Tom Selznick, played by Elijah Wood, is the most talented pianist of his generation and it has been five years since he has performed in front of anybody. This is because of his stage fright which caused him to choke during his last performance. The film begins with Tom on a plane heading to Chicago where his latest performance will be showing. Tom is struggling to keep his cool and the man sitting next to him says that he was once afraid of flying too, but you just got to put your faith in the mechanics. What this man doesn’t know is that Tom is not freaking out due to the plane ride; it’s because of what is waiting for him once he gets off the plane.
At the start of this movie, I noticed that everyone Tom talks to says, “Break a leg.” This is an expression that I hate, mind you. I hate it because it beckons for bad things to come. Why would you tell someone to break a leg? That’s terrible. But it is an expression and will always be there, making me even more nervous to do my public presentation than I was before you told me to “break my leg”. I believe that the constant use of that phrase during the opening of this film calls upon events that will occur later, making you antsy to get on with the show and break the suspense of having to wait for that tragic moment.
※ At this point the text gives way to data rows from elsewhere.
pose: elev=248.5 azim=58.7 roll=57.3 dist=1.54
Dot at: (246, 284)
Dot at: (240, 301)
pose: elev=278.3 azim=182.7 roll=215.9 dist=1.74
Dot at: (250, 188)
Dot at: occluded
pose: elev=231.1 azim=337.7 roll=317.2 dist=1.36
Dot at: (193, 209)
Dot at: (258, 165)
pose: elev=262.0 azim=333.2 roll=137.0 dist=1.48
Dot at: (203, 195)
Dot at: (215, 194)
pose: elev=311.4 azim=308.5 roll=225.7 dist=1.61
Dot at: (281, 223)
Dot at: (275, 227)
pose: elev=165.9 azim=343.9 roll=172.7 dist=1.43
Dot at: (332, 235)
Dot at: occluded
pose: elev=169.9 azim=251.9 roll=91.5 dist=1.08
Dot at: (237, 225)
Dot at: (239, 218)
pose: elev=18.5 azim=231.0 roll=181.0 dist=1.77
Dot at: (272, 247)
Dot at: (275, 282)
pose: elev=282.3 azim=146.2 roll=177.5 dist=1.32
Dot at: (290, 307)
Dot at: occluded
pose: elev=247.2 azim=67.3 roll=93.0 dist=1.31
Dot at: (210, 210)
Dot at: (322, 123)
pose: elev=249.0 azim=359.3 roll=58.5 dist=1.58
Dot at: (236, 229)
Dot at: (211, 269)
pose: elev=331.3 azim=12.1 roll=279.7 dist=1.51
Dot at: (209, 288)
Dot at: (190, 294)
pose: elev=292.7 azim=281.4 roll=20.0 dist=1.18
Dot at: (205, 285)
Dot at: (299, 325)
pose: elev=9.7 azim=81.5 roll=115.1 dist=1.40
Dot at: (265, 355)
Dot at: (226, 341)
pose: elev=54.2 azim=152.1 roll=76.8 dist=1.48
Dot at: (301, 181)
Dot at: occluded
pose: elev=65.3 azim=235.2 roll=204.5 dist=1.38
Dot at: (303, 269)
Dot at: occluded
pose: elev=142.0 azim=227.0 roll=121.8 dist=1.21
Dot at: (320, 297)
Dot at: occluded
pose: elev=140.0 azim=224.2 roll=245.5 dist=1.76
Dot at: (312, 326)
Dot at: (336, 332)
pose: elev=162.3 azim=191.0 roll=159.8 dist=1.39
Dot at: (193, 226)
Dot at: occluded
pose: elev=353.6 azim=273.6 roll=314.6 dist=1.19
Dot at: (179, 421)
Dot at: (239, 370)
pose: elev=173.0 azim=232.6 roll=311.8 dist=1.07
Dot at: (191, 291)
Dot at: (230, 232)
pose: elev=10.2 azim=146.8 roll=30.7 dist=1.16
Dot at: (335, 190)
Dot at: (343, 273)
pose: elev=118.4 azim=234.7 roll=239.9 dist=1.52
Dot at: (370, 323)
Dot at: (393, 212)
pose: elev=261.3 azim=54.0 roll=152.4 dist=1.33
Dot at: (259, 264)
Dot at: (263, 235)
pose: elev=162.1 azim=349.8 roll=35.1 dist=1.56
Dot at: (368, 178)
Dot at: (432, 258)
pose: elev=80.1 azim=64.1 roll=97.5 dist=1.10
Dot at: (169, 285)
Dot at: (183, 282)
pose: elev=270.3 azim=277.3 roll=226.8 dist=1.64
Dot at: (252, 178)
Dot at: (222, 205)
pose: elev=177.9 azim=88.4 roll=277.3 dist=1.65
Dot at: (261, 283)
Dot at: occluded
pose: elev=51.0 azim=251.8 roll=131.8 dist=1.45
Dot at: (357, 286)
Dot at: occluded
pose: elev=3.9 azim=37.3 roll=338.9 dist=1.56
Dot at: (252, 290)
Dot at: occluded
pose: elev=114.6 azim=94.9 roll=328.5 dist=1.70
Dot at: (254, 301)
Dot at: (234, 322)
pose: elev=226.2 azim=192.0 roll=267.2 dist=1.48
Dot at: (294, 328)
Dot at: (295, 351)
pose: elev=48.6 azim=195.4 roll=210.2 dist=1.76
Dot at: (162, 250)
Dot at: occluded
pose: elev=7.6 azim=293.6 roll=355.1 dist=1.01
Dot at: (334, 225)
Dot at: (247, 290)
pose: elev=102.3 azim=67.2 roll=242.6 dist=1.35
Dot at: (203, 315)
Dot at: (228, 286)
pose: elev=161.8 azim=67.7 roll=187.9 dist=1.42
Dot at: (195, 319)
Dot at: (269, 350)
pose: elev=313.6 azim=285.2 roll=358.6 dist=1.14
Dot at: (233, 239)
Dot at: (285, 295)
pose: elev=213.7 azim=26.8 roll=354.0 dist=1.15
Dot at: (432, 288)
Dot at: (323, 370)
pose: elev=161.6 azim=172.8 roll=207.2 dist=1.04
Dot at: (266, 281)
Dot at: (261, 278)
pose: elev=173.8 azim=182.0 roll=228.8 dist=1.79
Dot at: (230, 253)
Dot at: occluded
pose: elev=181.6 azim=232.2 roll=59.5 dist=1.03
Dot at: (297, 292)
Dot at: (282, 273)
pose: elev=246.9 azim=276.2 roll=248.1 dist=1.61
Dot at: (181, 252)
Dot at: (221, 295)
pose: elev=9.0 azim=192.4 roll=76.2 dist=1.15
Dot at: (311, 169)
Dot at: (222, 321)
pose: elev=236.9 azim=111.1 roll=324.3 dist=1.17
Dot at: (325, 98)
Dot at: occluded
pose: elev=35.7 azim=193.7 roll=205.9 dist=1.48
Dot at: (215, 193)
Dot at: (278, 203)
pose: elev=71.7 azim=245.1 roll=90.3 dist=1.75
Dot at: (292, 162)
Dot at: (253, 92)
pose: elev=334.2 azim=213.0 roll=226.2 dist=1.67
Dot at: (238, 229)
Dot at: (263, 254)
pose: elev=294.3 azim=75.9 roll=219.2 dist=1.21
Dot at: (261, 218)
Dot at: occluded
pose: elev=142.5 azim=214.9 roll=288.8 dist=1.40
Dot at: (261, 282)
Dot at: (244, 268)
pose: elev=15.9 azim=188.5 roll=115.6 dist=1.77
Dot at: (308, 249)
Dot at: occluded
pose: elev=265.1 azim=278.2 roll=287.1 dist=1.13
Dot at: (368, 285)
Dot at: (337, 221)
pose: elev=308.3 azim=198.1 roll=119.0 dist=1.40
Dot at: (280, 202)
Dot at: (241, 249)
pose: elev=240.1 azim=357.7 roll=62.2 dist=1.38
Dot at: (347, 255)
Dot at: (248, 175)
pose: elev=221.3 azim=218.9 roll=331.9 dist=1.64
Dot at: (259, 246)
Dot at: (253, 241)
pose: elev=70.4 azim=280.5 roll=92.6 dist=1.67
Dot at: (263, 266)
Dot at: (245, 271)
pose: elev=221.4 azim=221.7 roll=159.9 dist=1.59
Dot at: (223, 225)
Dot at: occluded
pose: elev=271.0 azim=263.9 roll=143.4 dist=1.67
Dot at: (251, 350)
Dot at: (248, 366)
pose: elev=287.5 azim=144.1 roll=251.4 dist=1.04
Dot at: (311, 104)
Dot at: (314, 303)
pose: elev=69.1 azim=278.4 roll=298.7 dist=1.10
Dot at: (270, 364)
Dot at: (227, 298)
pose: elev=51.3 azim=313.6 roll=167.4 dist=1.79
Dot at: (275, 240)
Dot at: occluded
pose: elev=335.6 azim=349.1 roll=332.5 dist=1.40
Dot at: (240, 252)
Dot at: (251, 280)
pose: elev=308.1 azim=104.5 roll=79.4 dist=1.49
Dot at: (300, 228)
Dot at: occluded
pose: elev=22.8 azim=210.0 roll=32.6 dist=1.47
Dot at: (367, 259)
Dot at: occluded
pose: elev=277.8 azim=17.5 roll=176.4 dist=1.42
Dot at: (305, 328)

The moment I am talking about is when Tom realizes that he is being threatened by a man who wants him to have the most flawless performance of his career or he gets shot between the eyes.
Say what you will about “Grand Piano’s” narrative focus, which is a bit messy, but the film is shot beautifully. First time director Eugenio Mira creates an atmosphere through his unsettling and elaborate images, creating a sense of panic within the viewer. The camera flies from one side of the concert hall to the other, and finds Tom, sliding his fingers down the keys with such majesty. It almost makes you forget that this man is about to be blown to kingdom come.
Now like I said before, the narrative structure of this film is, sadly, not as flawless as the direction. The writing wasn’t always so believable and the focus of the film became a bit muted due to a concept that soon becomes a bit overly complicated. It never loses its sense of suspense, but you may get a bit frustrated due to its vague explanations for some of the plot points that occur. You may find yourself lost; I know I did, for some of it due to the lack of explanation for some of the events. I’m still trying to understand what happened at the end there and why it had any importance to the rest of the story. Maybe it was a depiction of him overcoming his stage fright and finishing, what he actually wanted to be, a flawless concert, but it didn’t leave much of an impact on me, which takes away from the overall experience.
“Grand Piano” is a film that depicts a man who must overcome his greatest fear and it shows the roots of those fears in vivid detail. It’s a fear that many, many of us come upon at least once in our lifetime and, for some of us, never overcome. “Grand Piano” may have struggled with a few narrative flaws, but that was the only thing getting in this way of this suspenseful and fascinating film from hitting the bull’s-eye.